== Work to complete ==
The data must be returned in full, with no character altered.

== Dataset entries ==
----

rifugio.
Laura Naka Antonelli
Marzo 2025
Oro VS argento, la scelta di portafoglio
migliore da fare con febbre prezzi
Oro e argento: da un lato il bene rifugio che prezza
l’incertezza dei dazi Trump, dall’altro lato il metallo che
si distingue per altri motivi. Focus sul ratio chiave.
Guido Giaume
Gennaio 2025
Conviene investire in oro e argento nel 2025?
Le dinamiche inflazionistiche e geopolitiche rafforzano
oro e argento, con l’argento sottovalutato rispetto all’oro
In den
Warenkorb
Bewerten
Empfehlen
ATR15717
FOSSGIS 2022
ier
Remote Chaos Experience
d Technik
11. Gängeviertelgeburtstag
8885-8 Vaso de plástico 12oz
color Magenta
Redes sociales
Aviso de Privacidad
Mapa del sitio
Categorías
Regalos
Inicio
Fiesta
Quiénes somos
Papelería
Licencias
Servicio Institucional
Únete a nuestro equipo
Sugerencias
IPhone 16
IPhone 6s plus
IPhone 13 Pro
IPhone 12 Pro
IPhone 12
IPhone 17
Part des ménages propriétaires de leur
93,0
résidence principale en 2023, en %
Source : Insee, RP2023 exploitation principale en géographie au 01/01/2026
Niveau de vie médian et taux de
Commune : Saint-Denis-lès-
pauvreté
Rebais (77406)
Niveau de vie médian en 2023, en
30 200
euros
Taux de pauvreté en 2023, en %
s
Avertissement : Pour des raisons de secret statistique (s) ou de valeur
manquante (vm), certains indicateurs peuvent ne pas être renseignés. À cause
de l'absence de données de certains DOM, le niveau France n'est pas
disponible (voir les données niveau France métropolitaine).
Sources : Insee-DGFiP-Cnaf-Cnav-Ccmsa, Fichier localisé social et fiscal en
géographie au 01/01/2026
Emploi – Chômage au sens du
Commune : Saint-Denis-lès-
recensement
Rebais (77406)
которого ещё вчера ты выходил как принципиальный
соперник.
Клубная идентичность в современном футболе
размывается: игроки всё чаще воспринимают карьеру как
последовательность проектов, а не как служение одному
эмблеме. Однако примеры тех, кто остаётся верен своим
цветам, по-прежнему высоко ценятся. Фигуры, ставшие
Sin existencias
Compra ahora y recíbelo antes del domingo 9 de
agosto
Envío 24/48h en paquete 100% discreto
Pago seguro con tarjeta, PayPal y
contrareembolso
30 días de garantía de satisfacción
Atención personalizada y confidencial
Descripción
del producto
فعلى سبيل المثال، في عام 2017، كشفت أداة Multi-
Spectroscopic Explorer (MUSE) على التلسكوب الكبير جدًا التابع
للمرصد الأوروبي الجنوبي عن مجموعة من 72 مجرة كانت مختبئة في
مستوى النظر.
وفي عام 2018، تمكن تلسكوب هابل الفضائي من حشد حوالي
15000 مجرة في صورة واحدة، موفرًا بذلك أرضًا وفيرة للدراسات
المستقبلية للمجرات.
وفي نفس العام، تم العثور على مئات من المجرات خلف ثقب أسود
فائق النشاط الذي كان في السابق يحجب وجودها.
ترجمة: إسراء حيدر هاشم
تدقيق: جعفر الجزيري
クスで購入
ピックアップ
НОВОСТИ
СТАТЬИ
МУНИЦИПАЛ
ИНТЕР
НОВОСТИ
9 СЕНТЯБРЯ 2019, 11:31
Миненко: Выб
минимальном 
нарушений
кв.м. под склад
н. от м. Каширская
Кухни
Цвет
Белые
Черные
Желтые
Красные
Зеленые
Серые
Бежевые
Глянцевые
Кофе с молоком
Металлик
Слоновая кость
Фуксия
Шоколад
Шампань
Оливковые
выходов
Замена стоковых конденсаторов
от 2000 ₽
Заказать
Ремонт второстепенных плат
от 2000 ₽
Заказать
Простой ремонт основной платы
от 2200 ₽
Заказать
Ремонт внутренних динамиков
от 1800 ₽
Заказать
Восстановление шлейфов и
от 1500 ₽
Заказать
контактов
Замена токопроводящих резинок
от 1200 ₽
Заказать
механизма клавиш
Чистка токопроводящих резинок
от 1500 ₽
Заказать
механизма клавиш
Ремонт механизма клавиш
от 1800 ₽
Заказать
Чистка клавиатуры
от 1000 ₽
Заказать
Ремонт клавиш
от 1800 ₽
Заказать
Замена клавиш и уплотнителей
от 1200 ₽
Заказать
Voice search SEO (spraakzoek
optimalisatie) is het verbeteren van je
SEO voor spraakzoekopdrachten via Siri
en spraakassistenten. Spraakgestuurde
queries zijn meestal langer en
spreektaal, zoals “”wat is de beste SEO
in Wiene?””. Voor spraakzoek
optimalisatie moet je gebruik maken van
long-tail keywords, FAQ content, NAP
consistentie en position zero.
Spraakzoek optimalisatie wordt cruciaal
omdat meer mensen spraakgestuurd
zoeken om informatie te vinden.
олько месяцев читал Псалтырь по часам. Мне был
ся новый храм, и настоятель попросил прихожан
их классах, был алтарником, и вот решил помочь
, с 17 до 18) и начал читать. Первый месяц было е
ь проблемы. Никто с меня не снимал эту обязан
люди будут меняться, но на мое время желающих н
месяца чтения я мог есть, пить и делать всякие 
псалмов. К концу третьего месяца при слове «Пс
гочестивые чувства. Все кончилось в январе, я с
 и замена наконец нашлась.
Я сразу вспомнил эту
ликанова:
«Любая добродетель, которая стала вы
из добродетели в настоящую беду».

----

== Solution to this problem ==
rifugio.
Laura Naka Antonelli
Marzo 2025
Oro VS argento, la scelta di portafoglio
migliore da fare con febbre prezzi
Oro e argento: da un lato il bene rifugio che prezza
l’incertezza dei dazi Trump, dall’altro lato il metallo che
si distingue per altri motivi. Focus sul ratio chiave.
Guido Giaume
Gennaio 2025
Conviene investire in oro e argento nel 2025?
Le dinamiche inflazionistiche e geopolitiche rafforzano
oro e argento, con l’argento sottovalutato rispetto all’oro
In den
Warenkorb
Bewerten
Empfehlen
ATR15717
FOSSGIS 2022
ier
Remote Chaos Experience
d Technik
11. Gängeviertelgeburtstag
8885-8 Vaso de plástico 12oz
color Magenta
Redes sociales
Aviso de Privacidad
Mapa del sitio
Categorías
Regalos
Inicio
Fiesta
Quiénes somos
Papelería
Licencias
Servicio Institucional
Únete a nuestro equipo
Sugerencias
IPhone 16
IPhone 6s plus
IPhone 13 Pro
IPhone 12 Pro
IPhone 12
IPhone 17
Part des ménages propriétaires de leur
93,0
résidence principale en 2023, en %
Source : Insee, RP2023 exploitation principale en géographie au 01/01/2026
Niveau de vie médian et taux de
Commune : Saint-Denis-lès-
pauvreté
Rebais (77406)
Niveau de vie médian en 2023, en
30 200
euros
Taux de pauvreté en 2023, en %
s
Avertissement : Pour des raisons de secret statistique (s) ou de valeur
manquante (vm), certains indicateurs peuvent ne pas être renseignés. À cause
de l'absence de données de certains DOM, le niveau France n'est pas
disponible (voir les données niveau France métropolitaine).
Sources : Insee-DGFiP-Cnaf-Cnav-Ccmsa, Fichier localisé social et fiscal en
géographie au 01/01/2026
Emploi – Chômage au sens du
Commune : Saint-Denis-lès-
recensement
Rebais (77406)
которого ещё вчера ты выходил как принципиальный
соперник.
Клубная идентичность в современном футболе
размывается: игроки всё чаще воспринимают карьеру как
последовательность проектов, а не как служение одному
эмблеме. Однако примеры тех, кто остаётся верен своим
цветам, по-прежнему высоко ценятся. Фигуры, ставшие
Sin existencias
Compra ahora y recíbelo antes del domingo 9 de
agosto
Envío 24/48h en paquete 100% discreto
Pago seguro con tarjeta, PayPal y
contrareembolso
30 días de garantía de satisfacción
Atención personalizada y confidencial
Descripción
del producto
فعلى سبيل المثال، في عام 2017، كشفت أداة Multi-
Spectroscopic Explorer (MUSE) على التلسكوب الكبير جدًا التابع
للمرصد الأوروبي الجنوبي عن مجموعة من 72 مجرة كانت مختبئة في
مستوى النظر.
وفي عام 2018، تمكن تلسكوب هابل الفضائي من حشد حوالي
15000 مجرة في صورة واحدة، موفرًا بذلك أرضًا وفيرة للدراسات
المستقبلية للمجرات.
وفي نفس العام، تم العثور على مئات من المجرات خلف ثقب أسود
فائق النشاط الذي كان في السابق يحجب وجودها.
ترجمة: إسراء حيدر هاشم
تدقيق: جعفر الجزيري
クスで購入
ピックアップ
НОВОСТИ
СТАТЬИ
МУНИЦИПАЛ
ИНТЕР
НОВОСТИ
9 СЕНТЯБРЯ 2019, 11:31
Миненко: Выб
минимальном 
нарушений
кв.м. под склад
н. от м. Каширская
Кухни
Цвет
Белые
Черные
Желтые
Красные
Зеленые
Серые
Бежевые
Глянцевые
Кофе с молоком
Металлик
Слоновая кость
Фуксия
Шоколад
Шампань
Оливковые
выходов
Замена стоковых конденсаторов
от 2000 ₽
Заказать
Ремонт второстепенных плат
от 2000 ₽
Заказать
Простой ремонт основной платы
от 2200 ₽
Заказать
Ремонт внутренних динамиков
от 1800 ₽
Заказать
Восстановление шлейфов и
от 1500 ₽
Заказать
контактов
Замена токопроводящих резинок
от 1200 ₽
Заказать
механизма клавиш
Чистка токопроводящих резинок
от 1500 ₽
Заказать
механизма клавиш
Ремонт механизма клавиш
от 1800 ₽
Заказать
Чистка клавиатуры
от 1000 ₽
Заказать
Ремонт клавиш
от 1800 ₽
Заказать
Замена клавиш и уплотнителей
от 1200 ₽
Заказать
Voice search SEO (spraakzoek
optimalisatie) is het verbeteren van je
SEO voor spraakzoekopdrachten via Siri
en spraakassistenten. Spraakgestuurde
queries zijn meestal langer en
spreektaal, zoals “”wat is de beste SEO
in Wiene?””. Voor spraakzoek
optimalisatie moet je gebruik maken van
long-tail keywords, FAQ content, NAP
consistentie en position zero.
Spraakzoek optimalisatie wordt cruciaal
omdat meer mensen spraakgestuurd
zoeken om informatie te vinden.
олько месяцев читал Псалтырь по часам. Мне был
ся новый храм, и настоятель попросил прихожан
их классах, был алтарником, и вот решил помочь
, с 17 до 18) и начал читать. Первый месяц было е
ь проблемы. Никто с меня не снимал эту обязан
люди будут меняться, но на мое время желающих н
месяца чтения я мог есть, пить и делать всякие 
псалмов. К концу третьего месяца при слове «Пс
гочестивые чувства. Все кончилось в январе, я с
 и замена наконец нашлась.
Я сразу вспомнил эту
ликанова:
«Любая добродетель, которая стала вы
из добродетели в настоящую беду».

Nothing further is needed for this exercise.